A Book Platform But Not For Thee!
What it means when Goodreads deletes your author account over a country name?
I joined Goodreads over a decade ago. For me, it’s always been a book platform—a place for authors and readers. Over the years, even though some writers and readers told me they didn’t care much about it, I stayed. Then, in 2023, I became a Goodreads Author.
How exciting! Until I received an email this week:
“Your Goodreads account has been deleted as part of a compliance review. If you believe this action has been made in error, please contact us within 14 days…”
At first, I thought the email was spam. I checked my account—it was gone. I couldn’t even log in anymore. Thankfully, through my day job, I’ve had enough training to check the legitimacy of such emails. This wasn’t spam, so I responded to the email and simply said their action was made in error.
This is how they replied:
“Thank you for contacting Amazon Compliance. Amazon complies with sanctions and export control regulations. After reviewing your account, we found similarities between information in your account and a country with which we cannot currently do business.”
A country?
Which country?

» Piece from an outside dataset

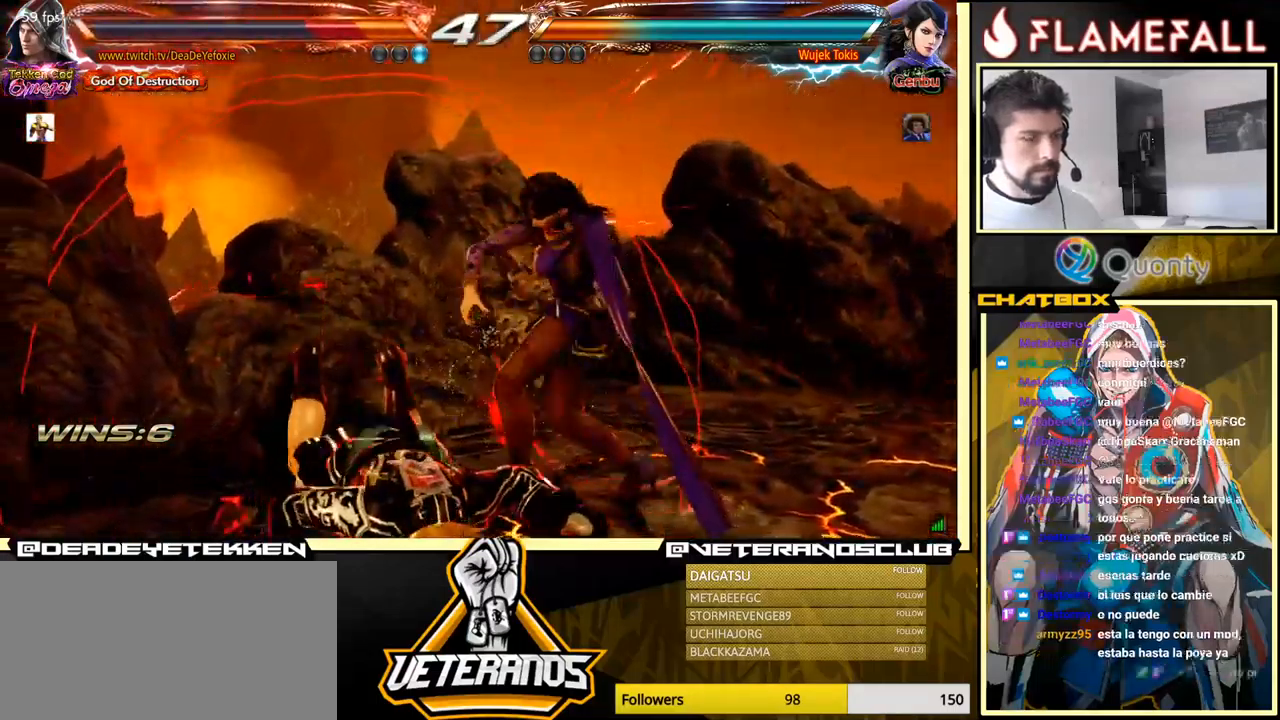
{"buttons": [], "left_stick": "down", "events": [[200, "left_stick", "down"], [233, "X", "down"], [283, "X", "up"], [367, "X", "down"], [433, "X", "up"]]}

The country of my birth—Iran—listed on my profile?
The country that’s the setting of my novel?
The answer is obvious: Iran.
It’s ironic. Goodreads is supposed to be a place for books and writers. My novel Zulaikha is set in Iran. It mirrors the life of an ordinary woman navigating two periods of tyranny.
At a time like this, a novel like Zulaikha should spark curiosity. I get a sanction.
My publisher has been supportive, and so has the Writers' Union of Canada, which has also taken action.
So, I’m fighting this issue, but I can’t help it. I feel stupid. But if not all, most fights are stupid, aren’t they?
Well, they might return my account since I have provided enough proof that I am also a Canadian. This makes me sad—very, very sad, not just for myself but for all the writers/ poets who live in a “country” they don’t want on their platforms. Does this mean Goodreads will become a platform only for writers from a compliant “country”? What about their stories, their literature?
Isn’t this alarming? What are we going to do about it?
You might choose to feel at ease, thinking it won’t happen to you. Maybe it won’t. But allow me to interrupt that comfort for a brief moment: this so-called book platform is paralyzed. It operates on selective thresholds—compliance filters that quietly exclude writers from certain countries. Day by day, it distances us from world literature. From the stories we need most.
This is absolutely disgraceful—and you’re right that this speaks to the sinister power these platforms have to determine who “counts” as a writer and reader.
What a bullshit thing to happen. Sorry you have to deal with that, Lily! And shame on the companies involved.